Zekat, kulların kulluk görevindeki sadakatlerine delalet eder. Bu yöndendir ki, zekata "sadaka"da denmiştir. Bununla beraber "sadaka" sözü, zekattan daha kapsamlı mana taşır. Vacibleri de, nafileleri de içine alır.
Zekat vermeye, "Tezkiye", zekat verene de "Müzekkî" denilir. Şahidler hakkında yapılan övgüye de "Tezkiye" dendiği bilinmektedir.

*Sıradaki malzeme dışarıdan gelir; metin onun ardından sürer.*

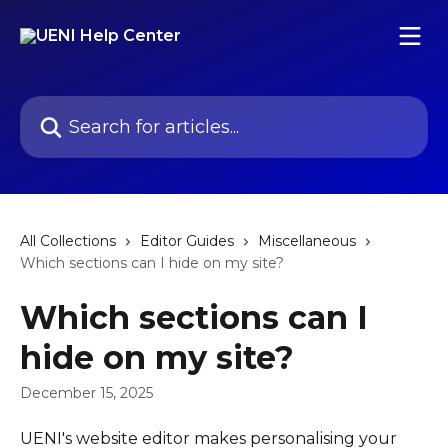
Skip to main content
Search for articles...
All Collections
Editor Guides
Miscellaneous
Which sections can I hide on my site?
Which sections can I
hide on my site?
December 15, 2025
UENI's website editor makes personalising your 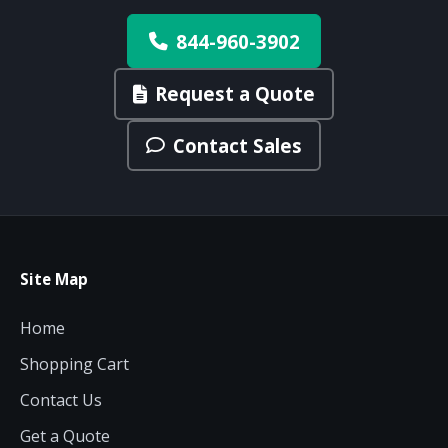
844-960-3902
Request a Quote
Contact Sales
Site Map
Home
Shopping Cart
Contact Us
Get a Quote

2- Zekat vermek farzdır. Peygamberimizin hicretlerinin ikinci yılında, oruçtan önce farz kılınmıştır. İslâmın şartlarından birini teşkil etmektedir. Belli miktarda bulunan nakid paraların ve ticaret mallarının üzerinden bir yıl geçince, zekatlarını geciktirmeden hemen vermek gerekir. Çünkü bu zekat mallarına yoksulların hakkı geçmiş oluyor. Artık bu hakkı özürsüz olarak geciktirmek caiz olmaz.
Diğer bir görüşe göre, zekatın verilmesi geciktirmeli olarak farzdır. Sene sonunda hemen verilmesi gerekmez. Zekat borcu olan kimse, bunu hayatta bulunduğu sürece ödeyebilir. Ödeyemeden ölürse, o zaman günahkar olur. Fakat doğru olan birinci görüştür.
3- Zekatın aşikare verilmesi daha faziletlidir. Çünkü bu şekilde verilmesi, başkalarına bir örnek olur ve teşvik yerine geçer. Kendisi hakkında, zekat vermiyor diye, kötü bir zannı da kaldırmış olur. Zekat bir farz olduğu için, bunun yerine getirilmesinde gösteriş olmaz. Nafile olarak verilen sadakalarda ise, durum böyle değildir. Bunların gizli verilmesi ve gösteriş yapılmasına engel olunması daha faziletlidir.